*Brief*.
Quote every line below exactly as it reads.

______

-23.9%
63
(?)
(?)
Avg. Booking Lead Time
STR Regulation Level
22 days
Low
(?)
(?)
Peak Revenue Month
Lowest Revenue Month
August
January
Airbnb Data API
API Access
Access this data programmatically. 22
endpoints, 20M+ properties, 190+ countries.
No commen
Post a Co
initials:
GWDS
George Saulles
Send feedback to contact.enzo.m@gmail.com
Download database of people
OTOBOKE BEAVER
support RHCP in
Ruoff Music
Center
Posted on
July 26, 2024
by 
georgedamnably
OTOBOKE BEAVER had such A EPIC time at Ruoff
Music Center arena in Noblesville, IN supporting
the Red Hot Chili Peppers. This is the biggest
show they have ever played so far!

______

*Answer space*.
-23.9%
63
(?)
(?)
Avg. Booking Lead Time
STR Regulation Level
22 days
Low
(?)
(?)
Peak Revenue Month
Lowest Revenue Month
August
January
Airbnb Data API
API Access
Access this data programmatically. 22
endpoints, 20M+ properties, 190+ countries.
No commen
Post a Co
initials:
GWDS
George Saulles
Send feedback to contact.enzo.m@gmail.com
Download database of people
OTOBOKE BEAVER
support RHCP in
Ruoff Music
Center
Posted on
July 26, 2024
by 
georgedamnably
OTOBOKE BEAVER had such A EPIC time at Ruoff
Music Center arena in Noblesville, IN supporting
the Red Hot Chili Peppers. This is the biggest
show they have ever played so far!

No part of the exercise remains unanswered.